Hoje, a USP é responsável por 20% de toda produção científica do país e, juntamente com suas coirmãs Unicamp e Unesp, é um elo do moderno sistema do ensino superior do Estado de São Paulo, que inclui, além do Centro Paula Souza e a Univesp, respeitadas instituições municipais e privadas.

Ao longo dos seus 90 anos a USP enfrentou momentos de tormentas. O maior deles nos anos de chumbo pós 1964, especialmente após o AI-5, quando catedráticos, professores e cientistas foram aposentados compulsoriamente e instalou-se na universidade um clima de caça às bruxas. Um deles foi Fernando Henrique Cardoso, posteriormente eleito presidente da República, quando o Brasil voltou à normalidade democrática.

Temos hoje a gigantesca revolução tecnológica acontecendo, as questões climáticas, a transição energética, os novos desafios da geopolítica, com a China assumindo papel cada vez mais determinante no movimento das cadeias produtivas globais e o debate sobre os rumos da democracia nos próximos tempos.

Em recente entrevista, o atual reitor da USP, Carlos Gilberto Carlotti Júnior, manifestou o grande desafio da instituição, em relação ao futuro.

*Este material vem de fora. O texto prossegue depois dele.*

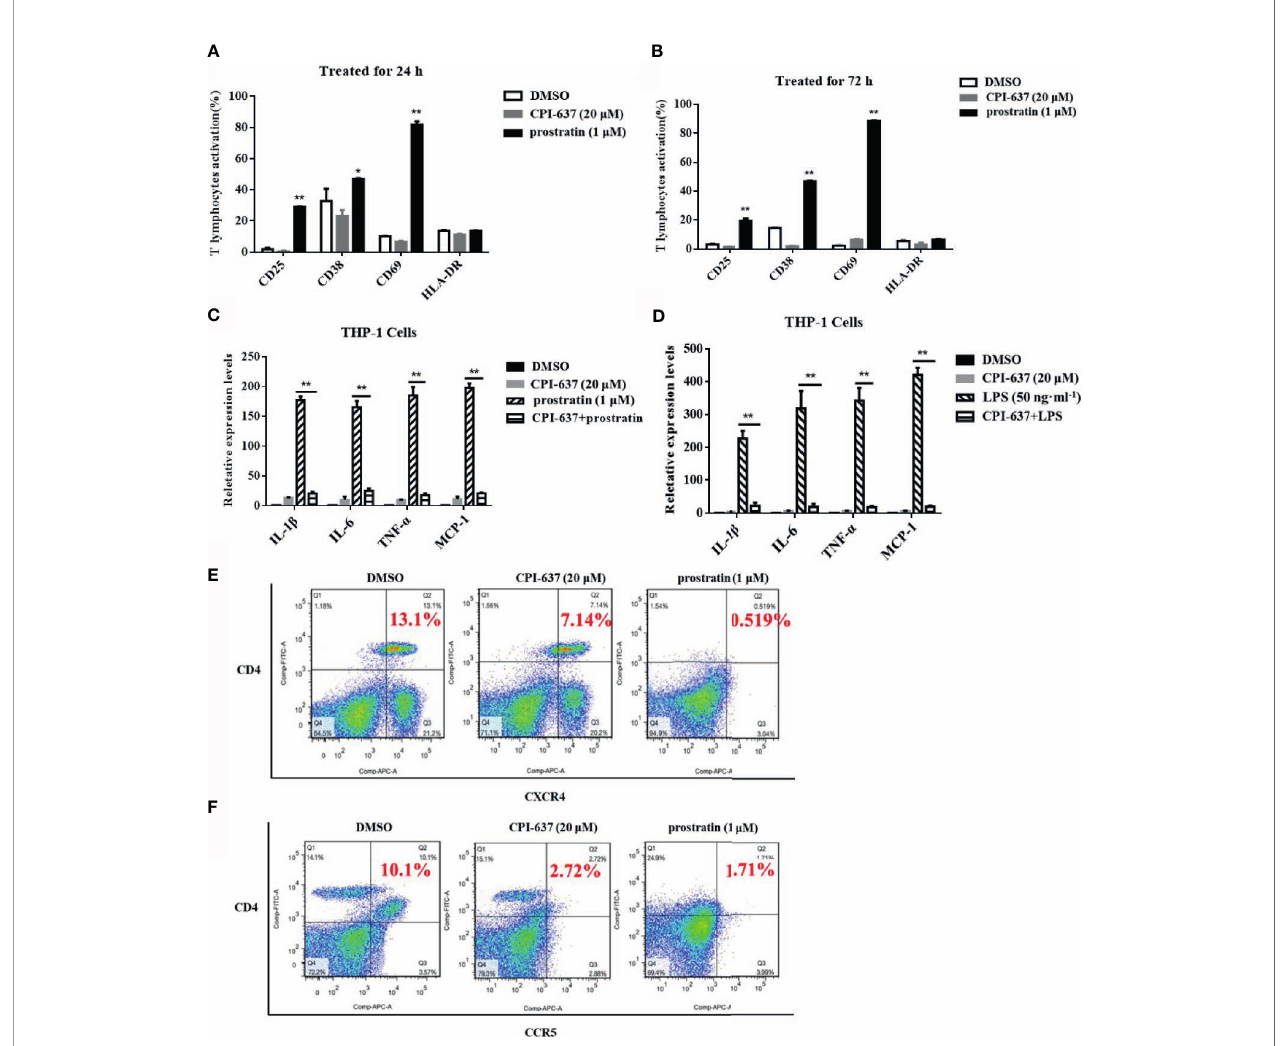
FIGURE 3 | CPI-637 does not up-regulate HIV-1 receptor/coreceptors and does not induce global T-cell activation. After treatment with CPI-637 (20 m M) for 24 (A) or 72 h (B) , the expressions of CD69, CD38, CD25 and HLA-DR in PBMCs from healthy HIV-negative donors were analyzed by fl ow cytometry. (* p < 0.05 vs DMSO control group, ** p < 0.01 vs DMSO control group) After treatment with CPI-637 (20 m M) for 48 h, the expression of pro-in fl ammatory cytokines, including IL- 1 b , IL-6, TNF- a and MCP-1, in THP-1 cells were analyzed by RT-qPCR (C , D) . And fractions of CD4, CXCR4 (E) and CCR5 (F) positive cells in PBMCs were analyzed by fl ow cytometry. (* p < 0.05 vs prostratin group, ** p < 0.01 vs prostratin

Considerando que o mundo de hoje é completamente diferente daquele que nossos antepassados conheceram, ele pontuou: “Não basta mais um diploma para entrar no mundo do trabalho. Nem mesmo um diploma da USP”. Tem razão o reitor ao realçar as exigências do moderno mercado de trabalho, onde novas habilidades, novos conhecimentos e atualização constante são exigidos dos profissionais modernos. É impensável, por exemplo, formar médicos sem o domínio da Inteligência Artificial.

A USP enfrenta agora o desafio de renovar e atualizar o currículo de todas as áreas do conhecimento e de responder às questões da agenda moderna, especialmente as da diversidade e do meio ambiente.

O passado glorioso deve ser reverenciado, mas seria um grave erro utilizá-lo em uma postura conservadora renitente às mudanças imperativas face o extraordinário e vertiginoso processo de transformação e inovação tecnológica. A USP dá sinais de não se acomodar para continuar a cumprir sua nobre missão de formar líderes para um mundo cada vez mais complexo.

Este artigo foi originalmente publicado no Blog do Noblat, em 7/2/2024.